Lukas Biewald on Founding Weights & Biases and FigureEight (Full Stack Deep Learning - March 2019)

Deep learning’s real bottleneck isn’t model architecture—it’s the messy, high-stakes work of turning training into reliable production systems. Lucas Biewald, founder of weights and biases and former founder of figure eight (formerly CrowdFlower), argues that most companies fail not because they can’t build neural nets, but because they treat machine learning like software engineering: they can’t “step through” an ML system, small changes in training files can produce unpredictable shifts, and teams often lack the provenance needed to trust what a model learned.

Biewald frames the shift from research to deployment as a provenance problem. For safety-critical uses—self-driving, medical imaging, or anything where a wrong output has consequences—code review isn’t enough. Teams need to know how a model was trained, what data it used, and what that data looked like. He points to the difficulty of predicting performance curves: early gains on a dataset can flatten, leaving teams stuck at “good but unusable” accuracy. His example comes from a Kaggle-style cattle competition he ran, where accuracy jumped quickly at first and then stalled, illustrating how hard it is to extrapolate toward a “95%+” finish line.

Despite the cautionary tone, he insists there’s plenty people can do right now. He highlights everyday successes of deep learning: real-time image and speech recognition that didn’t work reliably in the past, brand use cases like detecting products in social media images, and high-impact deployments ranging from skin cancer classification to satellite imagery and counterfeit detection. He also cites industrial automation examples—robots checking shelf stocking, and precision agriculture systems that target individual weeds instead of blanket pesticide spraying—arguing that “adding smarts” can improve both efficiency and environmental outcomes.

A recurring theme is that ML performance tracks data availability more than cleverness. He connects this to historical patterns: breakthroughs often arrive soon after large, relevant datasets become available, and scaling training data can keep improving results even when algorithms are already strong. He also emphasizes data hygiene: mislabeled or surprising outliers can dominate error because they carry high residuals, so cleaning and correctly labeling the hardest cases often beats chasing fancier methods.

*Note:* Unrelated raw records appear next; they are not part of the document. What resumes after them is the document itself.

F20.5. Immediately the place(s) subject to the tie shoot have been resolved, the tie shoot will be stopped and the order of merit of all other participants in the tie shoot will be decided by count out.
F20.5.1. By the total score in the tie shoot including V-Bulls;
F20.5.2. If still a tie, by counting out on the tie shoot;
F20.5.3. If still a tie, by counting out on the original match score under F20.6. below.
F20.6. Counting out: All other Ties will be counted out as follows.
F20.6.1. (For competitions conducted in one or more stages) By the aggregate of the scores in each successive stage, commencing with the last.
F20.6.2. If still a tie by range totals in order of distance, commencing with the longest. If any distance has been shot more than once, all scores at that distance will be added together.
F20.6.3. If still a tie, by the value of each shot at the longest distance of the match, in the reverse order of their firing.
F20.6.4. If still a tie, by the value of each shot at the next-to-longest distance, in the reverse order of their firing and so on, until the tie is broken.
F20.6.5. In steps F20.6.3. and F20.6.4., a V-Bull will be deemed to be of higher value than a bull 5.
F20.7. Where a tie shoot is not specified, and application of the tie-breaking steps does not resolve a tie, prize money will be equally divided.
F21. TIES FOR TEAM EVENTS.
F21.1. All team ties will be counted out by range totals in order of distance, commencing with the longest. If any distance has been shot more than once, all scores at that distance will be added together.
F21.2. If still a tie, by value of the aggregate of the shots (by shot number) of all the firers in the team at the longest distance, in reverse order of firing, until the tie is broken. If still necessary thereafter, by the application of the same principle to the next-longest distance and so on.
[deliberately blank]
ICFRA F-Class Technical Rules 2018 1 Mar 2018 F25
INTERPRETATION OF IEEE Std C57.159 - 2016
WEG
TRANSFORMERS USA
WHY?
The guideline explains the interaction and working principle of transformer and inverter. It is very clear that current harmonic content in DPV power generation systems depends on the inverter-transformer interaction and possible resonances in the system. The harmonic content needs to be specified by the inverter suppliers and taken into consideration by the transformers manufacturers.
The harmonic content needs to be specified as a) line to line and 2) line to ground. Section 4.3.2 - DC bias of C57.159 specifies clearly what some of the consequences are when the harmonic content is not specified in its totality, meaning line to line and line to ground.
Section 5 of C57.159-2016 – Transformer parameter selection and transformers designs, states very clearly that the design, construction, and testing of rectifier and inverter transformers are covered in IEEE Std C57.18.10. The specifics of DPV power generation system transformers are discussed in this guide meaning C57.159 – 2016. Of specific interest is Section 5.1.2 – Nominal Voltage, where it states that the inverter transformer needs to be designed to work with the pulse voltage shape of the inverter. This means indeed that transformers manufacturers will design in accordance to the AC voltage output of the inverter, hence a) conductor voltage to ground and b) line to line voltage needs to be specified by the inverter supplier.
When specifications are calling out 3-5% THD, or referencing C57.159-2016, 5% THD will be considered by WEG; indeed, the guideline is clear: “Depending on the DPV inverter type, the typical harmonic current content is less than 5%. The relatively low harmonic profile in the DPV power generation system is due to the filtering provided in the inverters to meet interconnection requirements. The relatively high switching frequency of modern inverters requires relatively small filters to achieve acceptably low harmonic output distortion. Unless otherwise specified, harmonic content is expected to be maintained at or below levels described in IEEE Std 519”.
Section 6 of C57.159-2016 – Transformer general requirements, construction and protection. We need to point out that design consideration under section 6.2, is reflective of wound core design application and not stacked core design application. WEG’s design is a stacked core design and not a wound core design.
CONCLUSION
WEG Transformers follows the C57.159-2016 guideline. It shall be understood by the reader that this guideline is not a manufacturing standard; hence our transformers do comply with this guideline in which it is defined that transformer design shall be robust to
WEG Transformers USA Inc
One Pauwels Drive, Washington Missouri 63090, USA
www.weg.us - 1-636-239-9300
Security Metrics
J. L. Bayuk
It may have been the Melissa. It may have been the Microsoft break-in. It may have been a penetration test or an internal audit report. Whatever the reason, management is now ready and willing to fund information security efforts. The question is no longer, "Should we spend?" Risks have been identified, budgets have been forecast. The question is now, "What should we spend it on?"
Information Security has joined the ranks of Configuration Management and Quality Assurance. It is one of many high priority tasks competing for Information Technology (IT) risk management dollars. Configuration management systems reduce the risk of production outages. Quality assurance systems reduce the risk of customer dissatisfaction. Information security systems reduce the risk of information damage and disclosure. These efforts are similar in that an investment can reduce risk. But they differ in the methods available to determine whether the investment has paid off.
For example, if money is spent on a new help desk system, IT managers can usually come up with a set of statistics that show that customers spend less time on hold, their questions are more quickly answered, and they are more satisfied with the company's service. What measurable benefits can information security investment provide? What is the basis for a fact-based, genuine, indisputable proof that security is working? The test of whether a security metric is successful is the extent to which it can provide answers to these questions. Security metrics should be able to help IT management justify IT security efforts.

Biewald also warns that models generalize poorly when deployment differs from training. His own robot experiments showed that a model that looked strong on ImageNet could fail in the real world, with known issues like camera framing differences. He uses examples of adversarial vulnerability—tiny perturbations that can fool vision systems—and notes that the same weakness becomes dangerous in domains like autonomous driving, where small errors can be catastrophic.

Finally, he offers a practical playbook for shipping: pick training data carefully, get an end-to-end system working early, improve iteratively, and then confront failure cases systematically. He recommends inspecting the model’s highest-residual examples (often mislabels or unexpected edge cases) and using human-in-the-loop workflows where confidence drives whether humans review outputs. The goal is not just accuracy on paper, but a feedback loop that makes the system safer and better over time.